The outbreak of the U.S. - Mexico War once again found Santa Anna in exile, having been arrested in a military coup in December, 1844. Living in Havana, Cuba, the deposed caudillo devised a plan that would allow him to return to Mexico and reclaim his former position as the illustrious hero of the nation. Allying with his former enemy, President Gómez Farías, Santa Anna offered his services to repel the U.S. invasion. At the same time, he sent an emissary to Washington to assure the Polk administration that, if granted safe passage through the U.S. blockade, he would take power and sell Mexico's northern territories for $30 million. Accordingly, Santa Anna arrived in Vera Cruz in August 1836, whereupon he disavowed the agreement with Washington and promptly set about to organize the war effort against the United States. As in the Texas campaign a decade earlier, Santa Anna assumed complete control over military operations, commanding Mexican troops against Zachary Taylor's army in the North at Buena Vista (Angostura), and then in the South, as Winfield Scott marched toward the capital. After the fall of Mexico City, Santa Anna resigned, and would spend the next five years in exile. Invited to return in 1853, the caudillo once again used his support among the nation's military elite to impose authoritarian rule upon Mexico's competing political factions. Overthrown in 1855 amid charges of corruption and public outcry arising from the Gadsden Purchase, by which Mexico sold the Mesilla Valley to the United States for $10 million, Santa Anna fled into exile yet again, his political career finally over. Impoverished, he was allowed to return to Mexico in 1874, and died in Mexico City two years later.
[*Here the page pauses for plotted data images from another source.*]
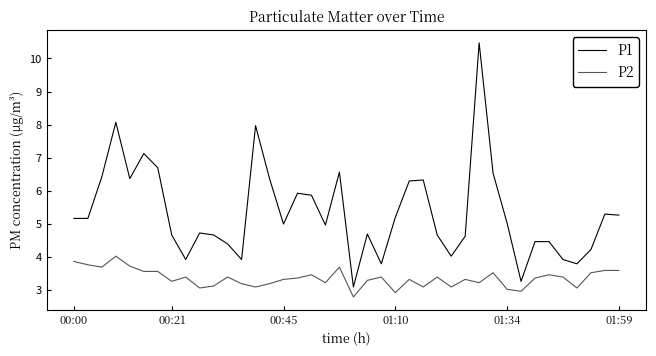

Which series has the largest total across all categories?

P1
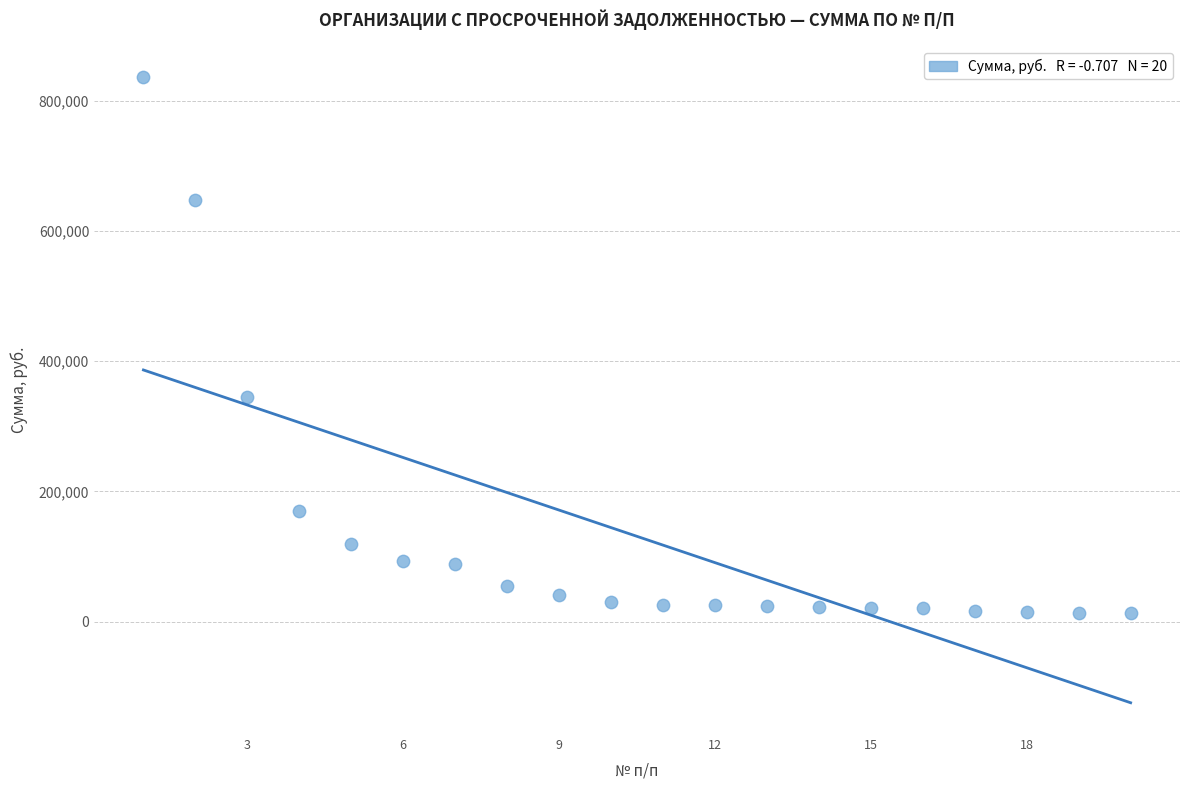

What Y value in the scatter plot is closest to 424708?

345442.8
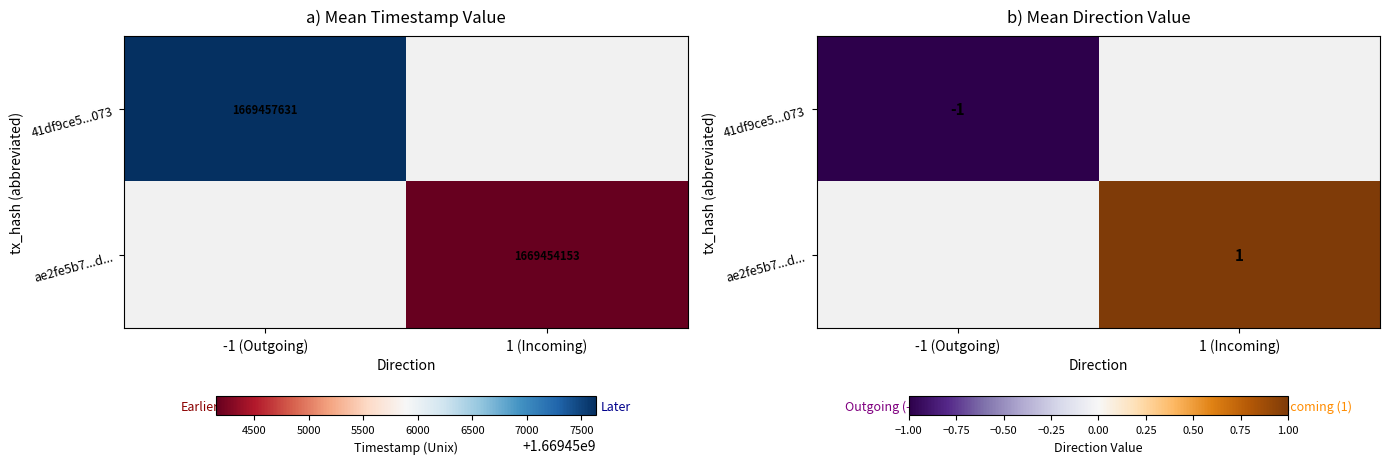

How many positive values does the ae2fe5b7...d... series have?

1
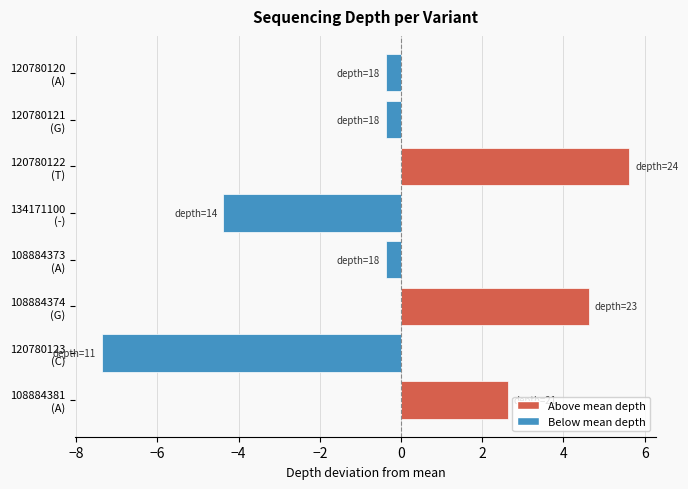

How many data points does each series have?

8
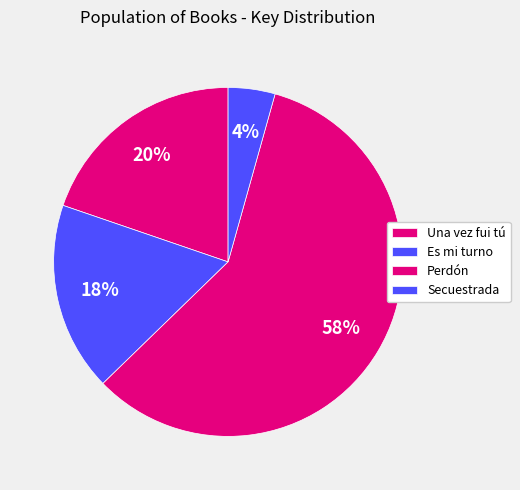

How many segments does this pie chart have?

4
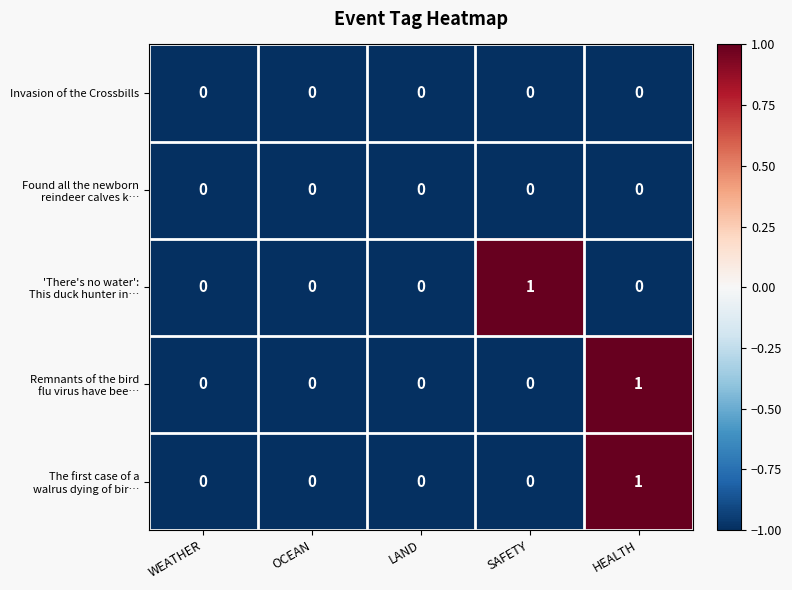

What is the smallest value displayed?

0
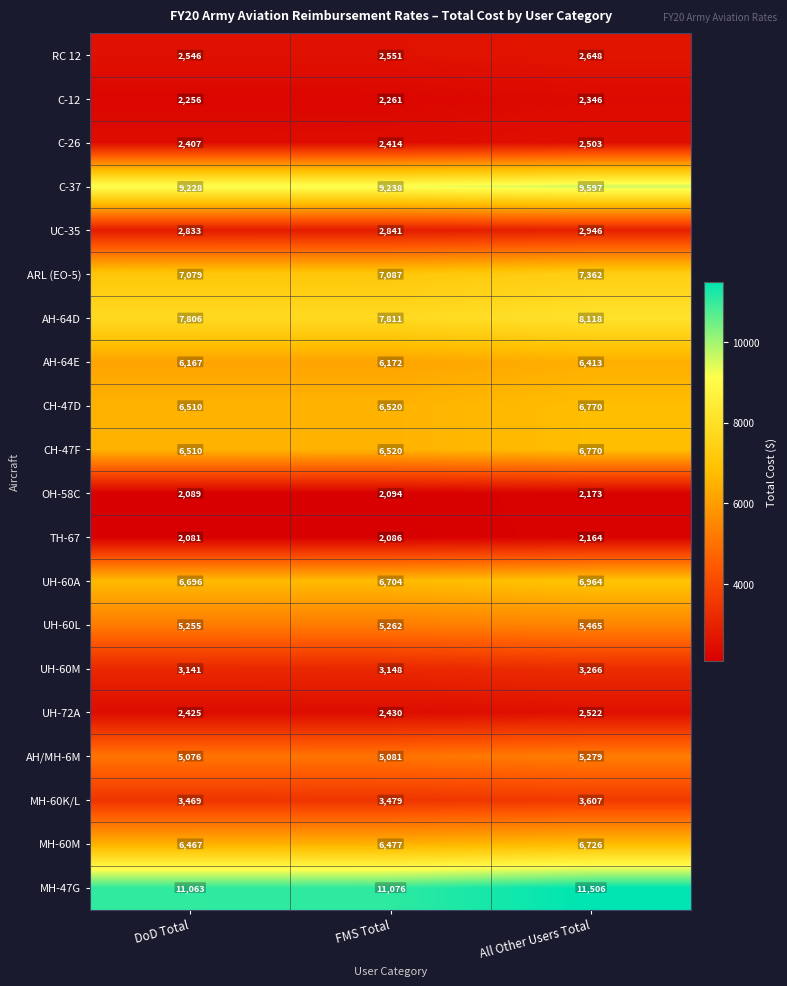

Where is AH-64E nearest to the value 6290?

FMS Total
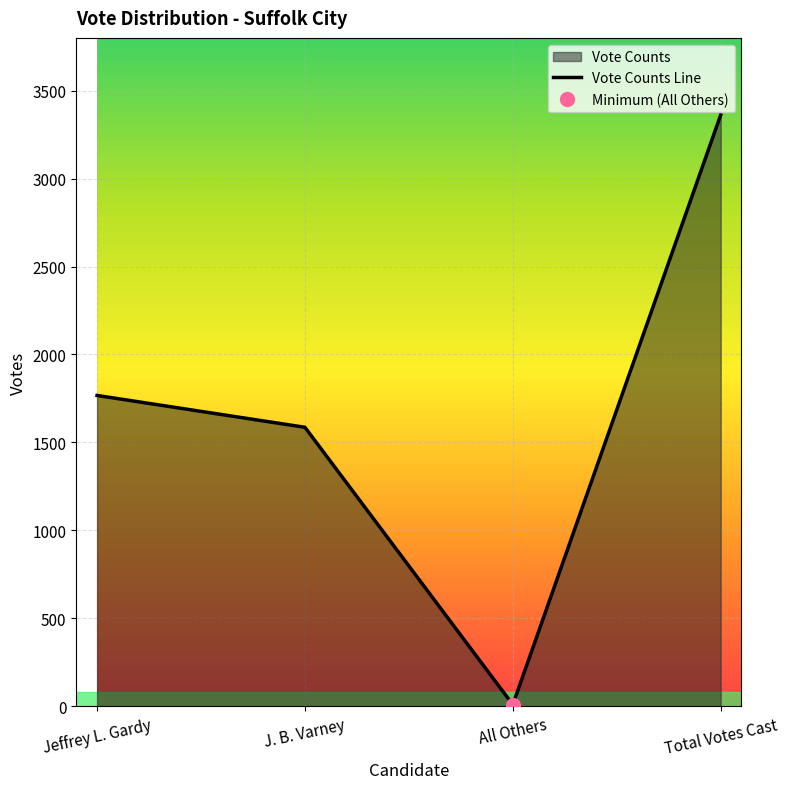

Does the chart display data point markers on the line(s)?

No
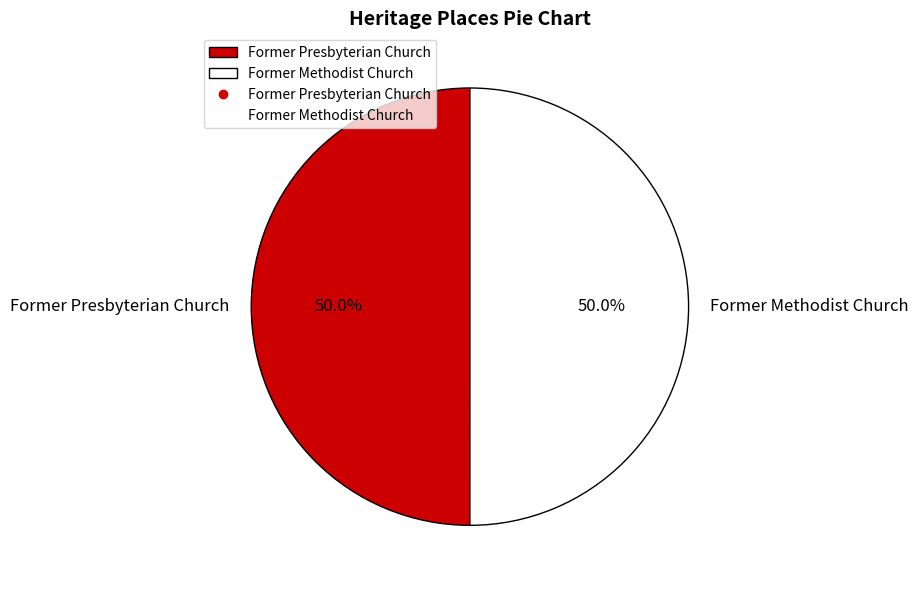

Approximately how many times larger is the value at Former Presbyterian Church compared to Former Methodist Church?

1.0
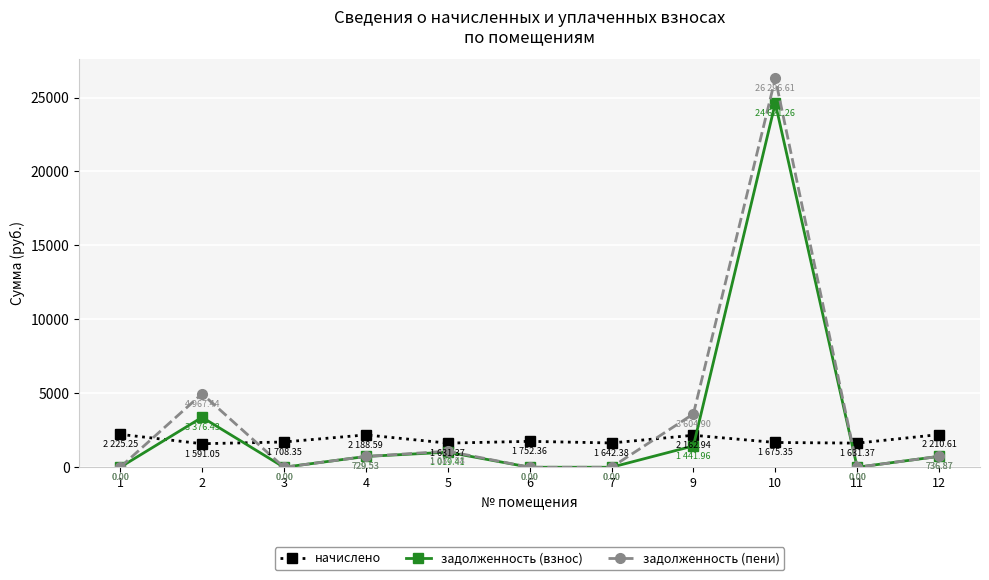

How many values in the задолженность (взнос) series exceed 729?

6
The verdict of history has not been kind to Antonio López de Santa Anna. Mexican historians, to a large extent, have reviled him as a corrupt, self-aggrandizing leader who deserves much of the blame for the many problems which beset the republic during its early national period. Moreover, they have accused him of betraying the homeland for surrendering large swaths of territory to the United States. American historians have tended to adopt a similarly negative view, while focusing their attention on his military failures in the 1836 Texas campaign and the war against the United States a decade later. Recent studies, however, have tended to take a more balanced, nuanced interpretation, recognizing both the caudillo's limitations and the manifest challenges--regionalism, factionalism, racial and caste tensions, to name only a few--which Mexico experienced in the years after Spanish imperial rule.

Bibliography

Brunk, Samuel, and Ben Fallaw. Heroes and Hero Cults in Latin America. Austin: University of Texas Press, 2006.

Costeloe, Michael P. The Central Republic in Mexico, 1835-1846: "Hombres de Bien" in the Age of Santa Anna. New York: Cambridge University Press, 2002.

Fowler, Will. Santa Anna of Mexico. Lincoln: University of Nebraska Press, 2007.

----. Tornel and Santa Anna: The Writer and the Caudillo, Mexico, 1795-1853. Westport, Conn.: Greenwood Press, 2000.